First off I don't believe it is as simple as how long a colon will last. There are way too many variables with this disease. No two people have the same symptoms and same progression of the disease but all too often each person tries to "diagnose" using their own personal understanding and history with the disease. Statistically only 20% to 30% have there colons removed. Simple math will tell you that 70% to 80% don't, meaning they live out their lives without surgery (my assumption is their disease does not progress as far as mine did, thank goodness). Simply, some people's colons make it and some don't, more then likely based on how bad the disease has progressed.

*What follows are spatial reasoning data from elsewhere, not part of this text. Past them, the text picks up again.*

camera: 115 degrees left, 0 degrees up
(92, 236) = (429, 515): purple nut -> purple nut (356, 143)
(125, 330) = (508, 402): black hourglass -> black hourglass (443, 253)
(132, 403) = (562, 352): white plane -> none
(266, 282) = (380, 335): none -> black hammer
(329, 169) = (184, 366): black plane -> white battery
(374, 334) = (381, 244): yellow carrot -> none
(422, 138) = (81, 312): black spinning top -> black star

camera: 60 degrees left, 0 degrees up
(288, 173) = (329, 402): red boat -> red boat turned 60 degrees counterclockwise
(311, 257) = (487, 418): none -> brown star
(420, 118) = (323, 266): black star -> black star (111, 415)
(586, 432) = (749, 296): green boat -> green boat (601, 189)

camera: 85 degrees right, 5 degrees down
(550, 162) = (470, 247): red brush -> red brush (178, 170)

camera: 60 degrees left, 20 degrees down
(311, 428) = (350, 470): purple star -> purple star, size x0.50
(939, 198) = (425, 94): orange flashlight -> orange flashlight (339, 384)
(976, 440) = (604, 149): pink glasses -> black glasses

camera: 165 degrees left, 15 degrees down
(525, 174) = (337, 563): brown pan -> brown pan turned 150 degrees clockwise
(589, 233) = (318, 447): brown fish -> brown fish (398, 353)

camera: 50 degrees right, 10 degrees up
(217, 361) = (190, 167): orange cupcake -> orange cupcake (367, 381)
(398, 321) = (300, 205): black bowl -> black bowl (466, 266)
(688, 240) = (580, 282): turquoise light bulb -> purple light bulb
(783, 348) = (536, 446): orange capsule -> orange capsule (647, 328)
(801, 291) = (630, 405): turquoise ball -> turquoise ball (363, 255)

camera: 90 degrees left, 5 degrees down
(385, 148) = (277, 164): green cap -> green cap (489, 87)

When it comes down to surgery only around 15% to 20% are considered emergency surgery so statistically 80% to 85% are "elective" (I hate that word) because there is no other category. The only way to be classified as emergency is if they have to go in immediately due to extenuating circumstances (toxic mega colon, perforated bowel and such). That means almost all cancer surgeries that have time to be "planned" fall into the "elective" category. Now even though everyone has not been faced with the worst this disease can dish out doesn't mean there isn't a dangerous, fatal side to this disease. I spent five days inches from dead, immobile and completely incoherent and it is all due to UC and prednisone (I became septic because my adrenal glands shut down because of the steroids). The possibility of this happening again to me was high considering the only thing that would slow my attacks down was prednisone and it didn't work all that good and only for about two weeks. Since none of the meds or diets worked in five years the only solutions I had were surgery, or live with it and hope the prednisone didn't kill me. Not really an "elective" choice if you ask me. More like choosing the lesser of two evils.
As far as the paper colon, mine was "fragile" by the surgeons standards which accounted for the extra two hours in O.R. She explained that this was more then likely due to the years of inflammation and steroid use but the steroids can cause this rather quickly, like two weeks I think she said so that would be a few weeks shy of a yearly colonoscopy detecting that.
With the "dealing" with pooping my pants in public, I don't think so, that causes for some serious sanitary and health issues not to mention all of the personal issues. If my car fails to work when I need it to I take it to a mechanic. If the mechanic cannot fix it I get a new car or make arrangements to acomplish what I need transportation for. Same with my colon the mechanics (GI doctors) spent five years trying to fix it with no success so I got rid of it and now use alternate transportation (poop in a bag). Just because I was not on my death bed at the time of my surgery does not mean that the surgery was "elective", but the best part is after 15 years of symptoms and five years of diagnosis and all kinds of drugs I have my life back and finally have some form of control over my BMs. If someone wants to say it is elective or I just wasn't able to tough it out and take care of my colon, so be it. I can finally go out without the worry of imminent embarrassment because of this horrible disease. Also within a month I will be on only one pill a day for my GERD not the 35 a day I was on before. Elective or not, I am truly cured, no treatment, no symptoms and no risking my life with my medication. Surgery worked for me and my unique condition, but that doesn't mean it is the cure all for everyone.